▶ [Your task] In the text on metropolitan inequality, what is the annual per capita income given for Ladue?

▶ [Source document]
---------------

Metropolitan Inequality

The final impact of the subprime crisis to be discussed are those that befall local government. Ferguson, which is dependent on sales and property taxes for revenues, is being confronted with the predicament of a declining population that is becoming poorer, while having greater socioeconomic needs.  Thus, at the very moment that Ferguson needs increased  resources, the subprime crisis is depressing property values and curtailing consumer spending, which, in turn, is intensifying fiscal stress on local government.  This stress will eventually lead to spending cuts and a reduction of services, which will generate additional socioeconomic problems for the black community.

This is a structural predicament caused by metropolitan inequality.  Ferguson, for example, is one of 90 municipalities in St. Louis County.  It–along with other northern suburbs–is literally walled off from the more prosperous western suburbs. A comparison of the per capita income of Ladue, a western St. Louis suburb, with Ferguson and select northern suburbs will illustrate the point. The per capita income in Ladue is $90,000 annually. In Ferguson, it is $18,000; Black Jack, $23,000; Berkeley $14,000, and in Kinloch, $9,000. Ladue is 94% white and Ferguson, Black Jack, Berkeley and Kinloch are all more than 60% black.  This metropolitan inequality is institutionalized and legitimized by the metropolitan governance structure, which  has created a geography of race-class segregation that is reflected in developed and underdeveloped suburbs.

---------------

▶ [Extracted material]

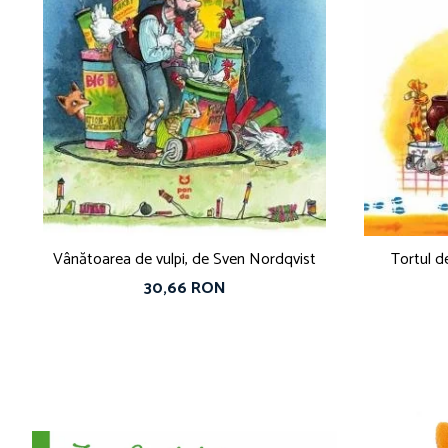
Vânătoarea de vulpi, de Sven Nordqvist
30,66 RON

---------------

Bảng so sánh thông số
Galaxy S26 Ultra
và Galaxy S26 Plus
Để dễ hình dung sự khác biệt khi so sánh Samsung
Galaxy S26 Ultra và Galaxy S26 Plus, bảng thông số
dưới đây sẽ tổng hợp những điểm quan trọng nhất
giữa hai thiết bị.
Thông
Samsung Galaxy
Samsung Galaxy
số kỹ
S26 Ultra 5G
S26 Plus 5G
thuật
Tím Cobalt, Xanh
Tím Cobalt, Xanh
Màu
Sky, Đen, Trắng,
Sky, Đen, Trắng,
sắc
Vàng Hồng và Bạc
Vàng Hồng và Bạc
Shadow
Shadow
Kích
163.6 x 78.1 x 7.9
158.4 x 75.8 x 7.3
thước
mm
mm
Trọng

---------------

▶ [Answer to this task] $90,000